### What is needed
Find the word "developed" in the listing; pull out each line holding it.
Top of Listed records
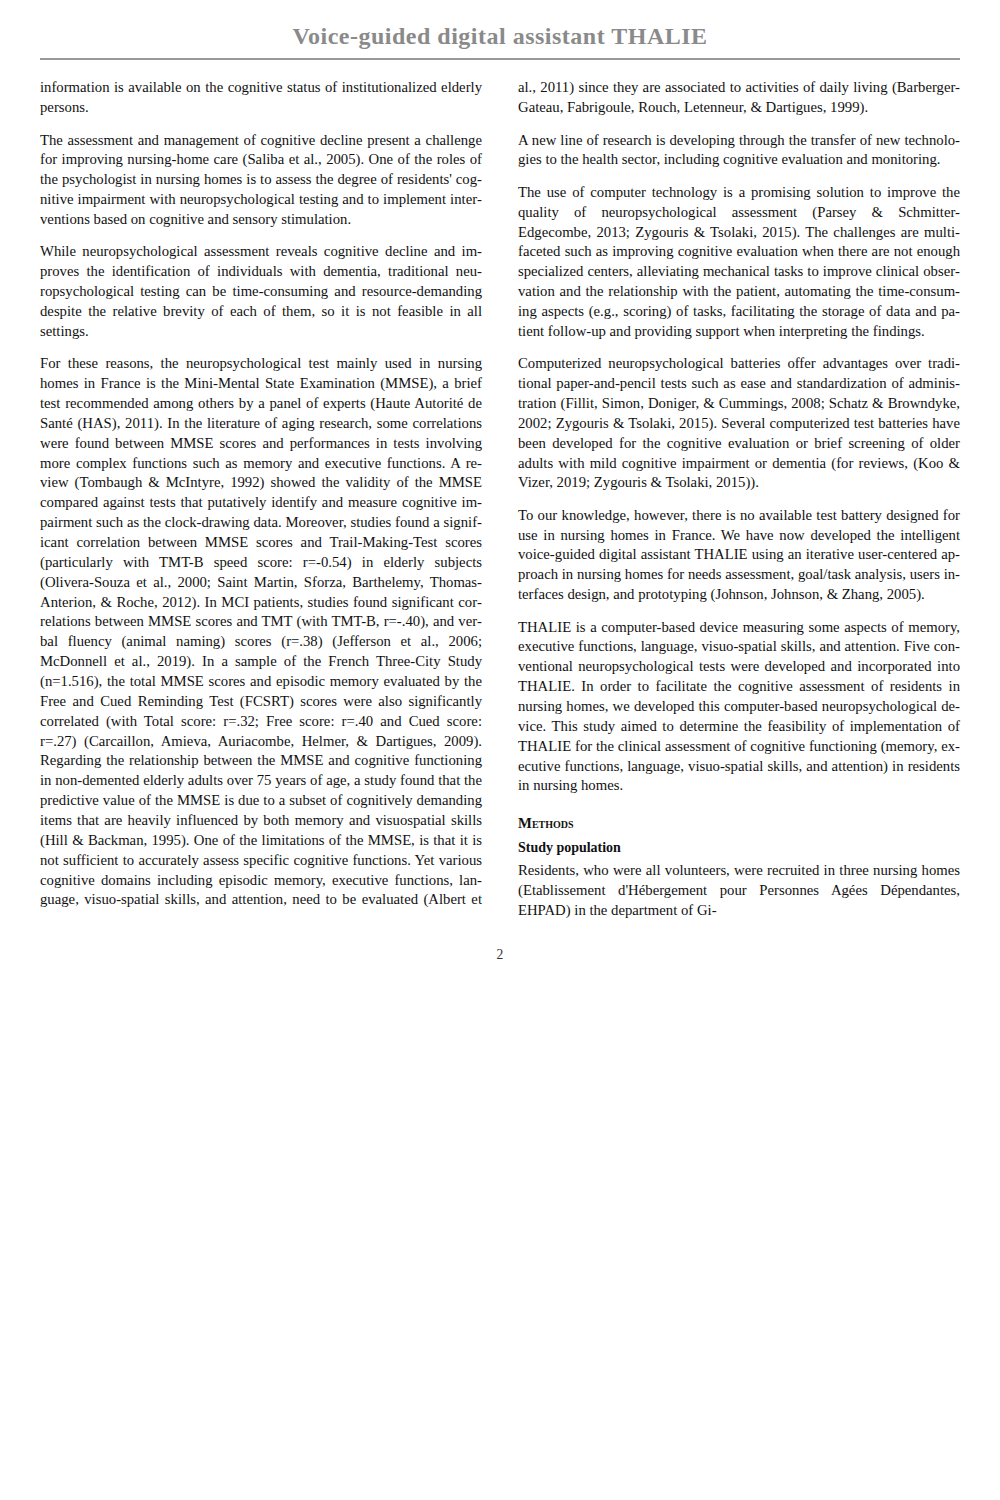Voice-guided digital assistant THALIE
information is available on the cognitive status of institutionalized elderly persons.
The assessment and management of cognitive decline present a challenge for improving nursing-home care (Saliba et al., 2005). One of the roles of the psychologist in nursing homes is to assess the degree of residents' cognitive impairment with neuropsychological testing and to implement interventions based on cognitive and sensory stimulation.
While neuropsychological assessment reveals cognitive decline and improves the identification of individuals with dementia, traditional neuropsychological testing can be time-consuming and resource-demanding despite the relative brevity of each of them, so it is not feasible in all settings.
For these reasons, the neuropsychological test mainly used in nursing homes in France is the Mini-Mental State Examination (MMSE), a brief test recommended among others by a panel of experts (Haute Autorité de Santé (HAS), 2011). In the literature of aging research, some correlations were found between MMSE scores and performances in tests involving more complex functions such as memory and executive functions. A review (Tombaugh & McIntyre, 1992) showed the validity of the MMSE compared against tests that putatively identify and measure cognitive impairment such as the clock-drawing data. Moreover, studies found a significant correlation between MMSE scores and Trail-Making-Test scores (particularly with TMT-B speed score: r=-0.54) in elderly subjects (Olivera-Souza et al., 2000; Saint Martin, Sforza, Barthelemy, Thomas-Anterion, & Roche, 2012). In MCI patients, studies found significant correlations between MMSE scores and TMT (with TMT-B, r=-.40), and verbal fluency (animal naming) scores (r=.38) (Jefferson et al., 2006; McDonnell et al., 2019). In a sample of the French Three-City Study (n=1.516), the total MMSE scores and episodic memory evaluated by the Free and Cued Reminding Test (FCSRT) scores were also significantly correlated (with Total score: r=.32; Free score: r=.40 and Cued score: r=.27) (Carcaillon, Amieva, Auriacombe, Helmer, & Dartigues, 2009). Regarding the relationship between the MMSE and cognitive functioning in non-demented elderly adults over 75 years of age, a study found that the predictive value of the MMSE is due to a subset of cognitively demanding items that are heavily influenced by both memory and visuospatial skills (Hill & Backman, 1995). One of the limitations of the MMSE, is that it is not sufficient to accurately assess specific cognitive functions. Yet various cognitive domains including episodic memory, executive functions, language, visuo-spatial skills, and attention, need to be evaluated (Albert et al., 2011) since they are associated to activities of daily living (Barberger-Gateau, Fabrigoule, Rouch, Letenneur, & Dartigues, 1999).
A new line of research is developing through the transfer of new technologies to the health sector, including cognitive evaluation and monitoring.
The use of computer technology is a promising solution to improve the quality of neuropsychological assessment (Parsey & Schmitter-Edgecombe, 2013; Zygouris & Tsolaki, 2015). The challenges are multifaceted such as improving cognitive evaluation when there are not enough specialized centers, alleviating mechanical tasks to improve clinical observation and the relationship with the patient, automating the time-consuming aspects (e.g., scoring) of tasks, facilitating the storage of data and patient follow-up and providing support when interpreting the findings.
Computerized neuropsychological batteries offer advantages over traditional paper-and-pencil tests such as ease and standardization of administration (Fillit, Simon, Doniger, & Cummings, 2008; Schatz & Browndyke, 2002; Zygouris & Tsolaki, 2015). Several computerized test batteries have been developed for the cognitive evaluation or brief screening of older adults with mild cognitive impairment or dementia (for reviews, (Koo & Vizer, 2019; Zygouris & Tsolaki, 2015)).
To our knowledge, however, there is no available test battery designed for use in nursing homes in France. We have now developed the intelligent voice-guided digital assistant THALIE using an iterative user-centered approach in nursing homes for needs assessment, goal/task analysis, users interfaces design, and prototyping (Johnson, Johnson, & Zhang, 2005).
THALIE is a computer-based device measuring some aspects of memory, executive functions, language, visuo-spatial skills, and attention. Five conventional neuropsychological tests were developed and incorporated into THALIE. In order to facilitate the cognitive assessment of residents in nursing homes, we developed this computer-based neuropsychological device. This study aimed to determine the feasibility of implementation of THALIE for the clinical assessment of cognitive functioning (memory, executive functions, language, visuo-spatial skills, and attention) in residents in nursing homes.
Methods
Study population
Residents, who were all volunteers, were recruited in three nursing homes (Etablissement d'Hébergement pour Personnes Agées Dépendantes, EHPAD) in the department of Gi-
2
Bottom of Listed records
### Written answer
Computerized neuropsychological batteries offer advantages over traditional paper-and-pencil tests such as ease and standardization of administration (Fillit, Simon, Doniger, & Cummings, 2008; Schatz & Browndyke, 2002; Zygouris & Tsolaki, 2015). Several computerized test batteries have been developed for the cognitive evaluation or brief screening of older adults with mild cognitive impairment or dementia (for reviews, (Koo & Vizer, 2019; Zygouris & Tsolaki, 2015)).
To our knowledge, however, there is no available test battery designed for use in nursing homes in France. We have now developed the intelligent voice-guided digital assistant THALIE using an iterative user-centered approach in nursing homes for needs assessment, goal/task analysis, users interfaces design, and prototyping (Johnson, Johnson, & Zhang, 2005).
THALIE is a computer-based device measuring some aspects of memory, executive functions, language, visuo-spatial skills, and attention. Five conventional neuropsychological tests were developed and incorporated into THALIE. In order to facilitate the cognitive assessment of residents in nursing homes, we developed this computer-based neuropsychological device. This study aimed to determine the feasibility of implementation of THALIE for the clinical assessment of cognitive functioning (memory, executive functions, language, visuo-spatial skills, and attention) in residents in nursing homes.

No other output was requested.